For comparison sake I had a 2 ounce bottle of toluene-based Hilllary seam seal on the shelf; reading Toluene as an ingredient made me feel better about using mineral spirits. And a bottle of Gear-Aid water based seam seal on the gear shelves. Why not experiment?
P6090850 by Mike McCrea, on Flickr
I marked the tarp for what I used where, Toluene base on one end, water base on the other *, DIY mix down the long middle seam.
*Reminder to self: The end marked Toluene is actually the water based, and vice versa. Dunna ask, the shop is confusingly fun at times.
With the Annex done and hanging in the sun off the back deck my curiosity was spurred. I looked about on-line and found this DIY seam sealant video:
https://www.youtube.com/watch?v=MC-KftF39J8
My materials, mix and viscosity were right on. I like the Zip-tie stirrer idea, for that seam seal mix and many other stirring applications; old 5 gallon cans of deck waterproofing that go semi-solid at the bottom spring to mind. But I shuddered at the mineral spirits cap inadvertently left unattached on his work area.
The seam seal application video is equally detailed, including a long forgotten hint; Talcum powder!
https://www.youtube.com/watch?v=54VvlMRh1yI
I have a vague memory of hearing that talcum powder trick before, and am willing to give it a go. One bedevilment with some seam seal products is sealed parts of the tarp sticking together during storage.
That first side was dry in an hour. I leaf blowered off the excess talcum powder (I should not have been as chincy with the powder; next time, still an experimental work in progress) and did the more important top side stitching on the tarp the same way.
Clamped easy-reach on the table, with no time spent on yard erection, the tarp took minutes to paint the DIY sealer on the stretched seam. I let it seep in and set up a bit, wiped off any excess with a paper towel and hung it on the deck again. With a more robust sprinkle of talcum powder this time.
I let the Annex dry for a day, then packed it away tightly compressed for a few days and see if the talcum powder really prevented sticky.

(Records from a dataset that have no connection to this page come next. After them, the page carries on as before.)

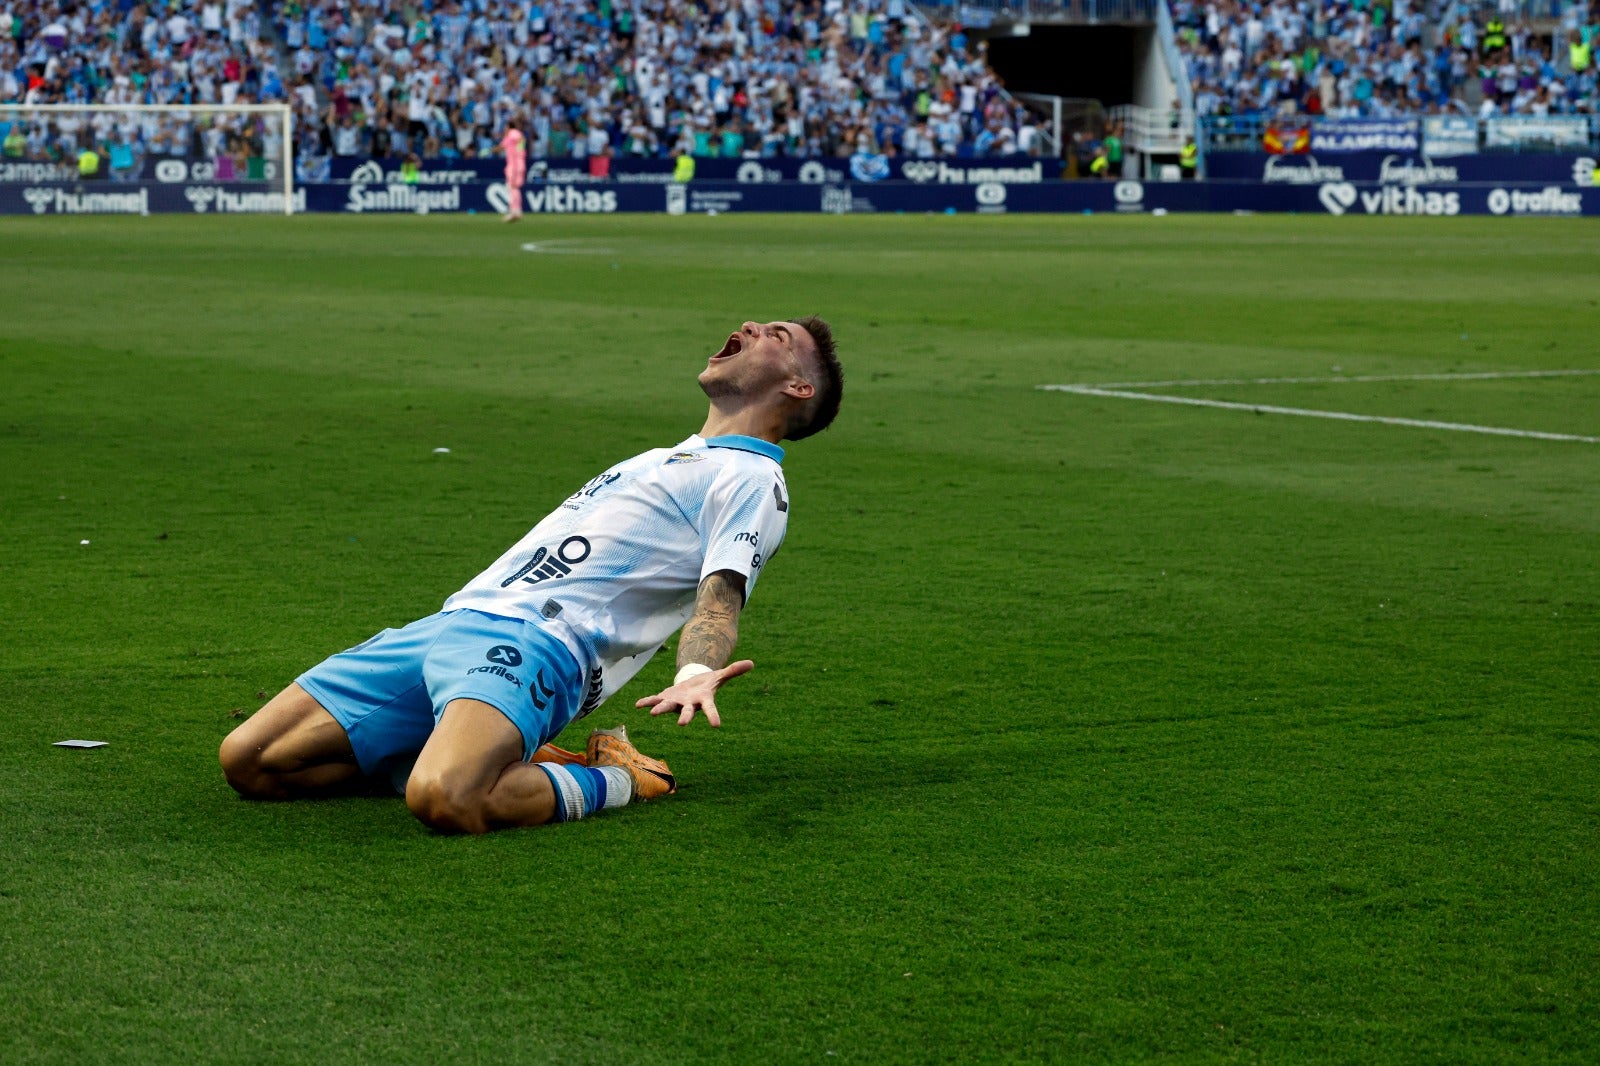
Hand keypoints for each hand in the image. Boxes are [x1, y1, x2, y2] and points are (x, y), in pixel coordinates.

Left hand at [635, 660, 753, 726]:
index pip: (710, 709)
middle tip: (682, 724)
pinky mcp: (666, 697)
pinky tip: (638, 705)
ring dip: (660, 709)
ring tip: (653, 713)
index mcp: (703, 700)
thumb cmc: (708, 683)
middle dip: (685, 717)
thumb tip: (752, 663)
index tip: (716, 725)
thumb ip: (734, 670)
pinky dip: (647, 702)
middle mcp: (689, 704)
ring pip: (668, 707)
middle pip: (688, 712)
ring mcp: (676, 702)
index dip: (713, 716)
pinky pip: (655, 700)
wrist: (693, 686)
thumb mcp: (720, 675)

The talcum powder experiment was successful. With the Annex tightly compressed in a ditty bag and left to bake on the dash of the hot sunny truck for a day it came out of the stuff bag without even a hint of stuck-togetherness from the fresh seam seal.
I will use that talcum powder trick on every tarp and tent.
(In the interest of full disclosure we had no talcum powder in the house. I used Shower to Shower Sport body powder, which was far less perfumee than Shower to Shower Original Fresh. My tarps smelled manly before I blew off the excess. I need to buy a can of unscented talcum powder.